> _Work task_: Starting at the line that contains "Withdrawing your application" and ending at the line that contains "Monday, February 14, 2022", the lines below are to be given again exactly, with nothing added.

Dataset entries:
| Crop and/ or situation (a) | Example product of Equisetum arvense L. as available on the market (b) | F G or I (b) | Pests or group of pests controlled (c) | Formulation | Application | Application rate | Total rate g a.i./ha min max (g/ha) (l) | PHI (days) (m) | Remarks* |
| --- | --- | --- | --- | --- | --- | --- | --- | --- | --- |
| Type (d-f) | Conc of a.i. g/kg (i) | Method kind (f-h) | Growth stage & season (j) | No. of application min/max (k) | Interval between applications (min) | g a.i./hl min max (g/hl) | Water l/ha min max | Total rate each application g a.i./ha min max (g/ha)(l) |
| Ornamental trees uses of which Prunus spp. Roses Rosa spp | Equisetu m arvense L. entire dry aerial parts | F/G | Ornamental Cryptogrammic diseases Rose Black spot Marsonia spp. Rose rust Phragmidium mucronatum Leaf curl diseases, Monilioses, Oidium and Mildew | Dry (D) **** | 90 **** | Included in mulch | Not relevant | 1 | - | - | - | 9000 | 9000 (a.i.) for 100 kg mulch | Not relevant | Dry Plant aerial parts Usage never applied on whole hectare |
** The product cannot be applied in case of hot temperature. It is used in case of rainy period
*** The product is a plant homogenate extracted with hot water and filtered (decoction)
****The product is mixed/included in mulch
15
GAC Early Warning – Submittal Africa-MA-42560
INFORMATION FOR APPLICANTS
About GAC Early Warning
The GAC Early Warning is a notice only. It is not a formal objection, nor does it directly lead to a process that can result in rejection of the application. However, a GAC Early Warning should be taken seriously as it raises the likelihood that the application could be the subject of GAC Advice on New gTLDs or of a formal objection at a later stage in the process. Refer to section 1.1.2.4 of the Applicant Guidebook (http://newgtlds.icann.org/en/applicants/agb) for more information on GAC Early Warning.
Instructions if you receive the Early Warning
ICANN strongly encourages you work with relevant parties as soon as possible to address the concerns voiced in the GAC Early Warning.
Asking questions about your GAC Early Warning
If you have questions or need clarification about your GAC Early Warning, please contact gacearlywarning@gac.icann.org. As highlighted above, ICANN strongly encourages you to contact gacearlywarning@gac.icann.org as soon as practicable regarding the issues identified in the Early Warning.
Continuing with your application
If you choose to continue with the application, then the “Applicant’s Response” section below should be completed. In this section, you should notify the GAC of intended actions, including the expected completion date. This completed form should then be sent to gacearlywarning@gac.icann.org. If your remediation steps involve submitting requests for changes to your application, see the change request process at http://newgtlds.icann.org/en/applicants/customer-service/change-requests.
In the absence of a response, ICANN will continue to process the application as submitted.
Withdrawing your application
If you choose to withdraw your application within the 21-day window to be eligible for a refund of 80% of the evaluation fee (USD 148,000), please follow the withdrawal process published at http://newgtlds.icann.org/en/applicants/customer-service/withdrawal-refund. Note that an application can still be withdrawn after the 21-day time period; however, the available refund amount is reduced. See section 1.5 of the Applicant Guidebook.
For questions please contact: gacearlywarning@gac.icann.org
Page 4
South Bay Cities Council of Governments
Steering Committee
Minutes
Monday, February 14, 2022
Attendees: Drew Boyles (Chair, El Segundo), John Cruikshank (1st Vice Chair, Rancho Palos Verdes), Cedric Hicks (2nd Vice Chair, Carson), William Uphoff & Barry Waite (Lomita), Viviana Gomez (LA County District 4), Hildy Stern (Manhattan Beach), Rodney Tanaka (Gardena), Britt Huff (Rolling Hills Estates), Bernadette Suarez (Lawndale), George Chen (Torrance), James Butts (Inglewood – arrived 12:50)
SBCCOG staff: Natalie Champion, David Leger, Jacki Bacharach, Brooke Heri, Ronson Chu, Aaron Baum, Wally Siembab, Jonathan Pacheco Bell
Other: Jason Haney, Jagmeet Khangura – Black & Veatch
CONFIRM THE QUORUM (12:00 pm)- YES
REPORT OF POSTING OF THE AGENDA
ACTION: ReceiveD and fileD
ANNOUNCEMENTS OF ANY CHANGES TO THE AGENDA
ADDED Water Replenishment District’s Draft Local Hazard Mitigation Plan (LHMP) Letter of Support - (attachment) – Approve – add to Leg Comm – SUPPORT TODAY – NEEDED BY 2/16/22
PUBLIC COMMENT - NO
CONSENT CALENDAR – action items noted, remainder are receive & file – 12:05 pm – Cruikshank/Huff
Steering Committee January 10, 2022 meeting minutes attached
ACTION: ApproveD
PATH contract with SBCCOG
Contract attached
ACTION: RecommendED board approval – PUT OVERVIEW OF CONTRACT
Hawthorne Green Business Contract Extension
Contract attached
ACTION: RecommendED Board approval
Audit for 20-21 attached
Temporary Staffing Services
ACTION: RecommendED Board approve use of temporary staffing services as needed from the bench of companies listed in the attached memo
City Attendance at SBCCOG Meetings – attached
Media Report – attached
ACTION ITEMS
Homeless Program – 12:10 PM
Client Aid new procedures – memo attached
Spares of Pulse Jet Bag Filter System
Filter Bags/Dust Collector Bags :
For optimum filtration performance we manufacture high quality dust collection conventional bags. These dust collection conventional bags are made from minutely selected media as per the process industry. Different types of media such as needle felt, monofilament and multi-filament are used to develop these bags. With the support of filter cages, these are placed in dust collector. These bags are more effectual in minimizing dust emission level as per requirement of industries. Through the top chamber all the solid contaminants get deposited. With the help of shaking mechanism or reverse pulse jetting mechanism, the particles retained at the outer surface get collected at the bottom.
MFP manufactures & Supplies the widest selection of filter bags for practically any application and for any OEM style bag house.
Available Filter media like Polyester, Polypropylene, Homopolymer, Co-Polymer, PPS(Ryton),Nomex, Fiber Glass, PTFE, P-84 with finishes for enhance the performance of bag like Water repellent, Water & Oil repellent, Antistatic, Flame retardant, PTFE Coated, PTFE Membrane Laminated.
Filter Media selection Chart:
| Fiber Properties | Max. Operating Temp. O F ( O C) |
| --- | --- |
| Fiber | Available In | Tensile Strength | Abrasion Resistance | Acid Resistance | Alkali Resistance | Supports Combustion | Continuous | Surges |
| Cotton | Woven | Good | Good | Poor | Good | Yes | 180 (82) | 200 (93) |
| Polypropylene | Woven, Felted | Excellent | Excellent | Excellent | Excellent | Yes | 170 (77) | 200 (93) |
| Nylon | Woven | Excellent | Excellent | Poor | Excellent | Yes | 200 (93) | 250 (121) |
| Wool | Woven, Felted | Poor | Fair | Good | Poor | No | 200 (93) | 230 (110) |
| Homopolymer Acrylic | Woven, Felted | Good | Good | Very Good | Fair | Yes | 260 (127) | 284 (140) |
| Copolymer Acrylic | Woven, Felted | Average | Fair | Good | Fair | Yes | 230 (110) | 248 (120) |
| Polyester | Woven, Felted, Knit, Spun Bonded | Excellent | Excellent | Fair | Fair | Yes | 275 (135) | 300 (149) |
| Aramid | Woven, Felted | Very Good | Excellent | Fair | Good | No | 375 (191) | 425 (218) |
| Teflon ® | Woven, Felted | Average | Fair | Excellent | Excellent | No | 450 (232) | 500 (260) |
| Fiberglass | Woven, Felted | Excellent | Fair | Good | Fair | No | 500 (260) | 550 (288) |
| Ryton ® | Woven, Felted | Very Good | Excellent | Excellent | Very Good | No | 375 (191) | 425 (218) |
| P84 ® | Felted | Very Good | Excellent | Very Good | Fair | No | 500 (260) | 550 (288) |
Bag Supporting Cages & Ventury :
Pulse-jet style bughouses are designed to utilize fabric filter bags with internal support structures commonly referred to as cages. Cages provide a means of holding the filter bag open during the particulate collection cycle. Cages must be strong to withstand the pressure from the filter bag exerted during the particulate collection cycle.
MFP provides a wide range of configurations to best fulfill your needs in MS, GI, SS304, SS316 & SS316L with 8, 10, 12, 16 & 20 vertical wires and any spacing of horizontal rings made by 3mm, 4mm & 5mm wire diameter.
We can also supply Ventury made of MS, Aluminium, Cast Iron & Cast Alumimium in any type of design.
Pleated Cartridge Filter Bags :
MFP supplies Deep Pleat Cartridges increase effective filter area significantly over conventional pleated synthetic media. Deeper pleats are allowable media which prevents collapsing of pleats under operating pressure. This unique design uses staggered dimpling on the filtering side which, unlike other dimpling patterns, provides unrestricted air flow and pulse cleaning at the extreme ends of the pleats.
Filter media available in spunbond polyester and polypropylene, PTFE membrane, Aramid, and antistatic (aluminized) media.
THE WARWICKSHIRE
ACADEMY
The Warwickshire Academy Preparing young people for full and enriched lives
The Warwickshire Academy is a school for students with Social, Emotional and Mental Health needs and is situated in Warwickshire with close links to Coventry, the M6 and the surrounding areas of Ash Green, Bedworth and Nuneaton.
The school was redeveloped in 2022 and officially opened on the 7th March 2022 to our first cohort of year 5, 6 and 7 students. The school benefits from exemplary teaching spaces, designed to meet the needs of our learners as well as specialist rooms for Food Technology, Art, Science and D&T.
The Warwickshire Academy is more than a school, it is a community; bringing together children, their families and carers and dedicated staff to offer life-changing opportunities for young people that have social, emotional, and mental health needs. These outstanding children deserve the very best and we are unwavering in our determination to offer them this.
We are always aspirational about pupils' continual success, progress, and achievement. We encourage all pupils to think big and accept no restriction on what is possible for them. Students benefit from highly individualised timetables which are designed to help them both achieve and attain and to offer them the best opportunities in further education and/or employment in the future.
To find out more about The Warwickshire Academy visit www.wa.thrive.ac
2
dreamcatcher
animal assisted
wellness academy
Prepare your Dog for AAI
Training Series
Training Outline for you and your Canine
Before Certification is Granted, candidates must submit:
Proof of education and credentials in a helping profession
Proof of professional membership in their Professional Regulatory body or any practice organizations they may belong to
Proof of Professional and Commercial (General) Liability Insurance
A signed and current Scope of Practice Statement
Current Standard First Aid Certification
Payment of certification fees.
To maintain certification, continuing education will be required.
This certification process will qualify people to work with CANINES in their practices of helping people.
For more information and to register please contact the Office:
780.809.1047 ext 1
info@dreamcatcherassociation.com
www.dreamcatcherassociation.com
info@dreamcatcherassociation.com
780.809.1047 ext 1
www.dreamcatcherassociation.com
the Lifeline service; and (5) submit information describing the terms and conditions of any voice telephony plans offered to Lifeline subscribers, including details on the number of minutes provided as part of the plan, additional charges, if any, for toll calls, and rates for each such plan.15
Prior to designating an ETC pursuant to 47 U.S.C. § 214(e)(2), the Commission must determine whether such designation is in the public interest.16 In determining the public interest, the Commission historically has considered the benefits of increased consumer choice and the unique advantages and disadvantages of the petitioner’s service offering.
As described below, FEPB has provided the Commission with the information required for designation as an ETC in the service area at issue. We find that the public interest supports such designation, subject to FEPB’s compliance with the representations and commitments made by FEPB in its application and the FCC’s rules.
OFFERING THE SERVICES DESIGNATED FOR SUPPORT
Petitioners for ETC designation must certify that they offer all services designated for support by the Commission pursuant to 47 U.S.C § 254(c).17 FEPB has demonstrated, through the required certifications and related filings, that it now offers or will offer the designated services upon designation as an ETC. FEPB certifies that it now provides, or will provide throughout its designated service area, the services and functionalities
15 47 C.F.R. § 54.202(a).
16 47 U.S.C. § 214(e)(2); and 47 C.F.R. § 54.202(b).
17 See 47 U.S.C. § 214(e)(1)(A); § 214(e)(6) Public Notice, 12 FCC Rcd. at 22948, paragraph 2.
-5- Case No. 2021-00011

> _Exercise response_:
Withdrawing your application
If you choose to withdraw your application within the 21-day window to be eligible for a refund of 80% of the evaluation fee (USD 148,000), please follow the withdrawal process published at http://newgtlds.icann.org/en/applicants/customer-service/withdrawal-refund. Note that an application can still be withdrawn after the 21-day time period; however, the available refund amount is reduced. See section 1.5 of the Applicant Guidebook.
For questions please contact: gacearlywarning@gac.icann.org
Page 4
South Bay Cities Council of Governments
Steering Committee
Minutes
Monday, February 14, 2022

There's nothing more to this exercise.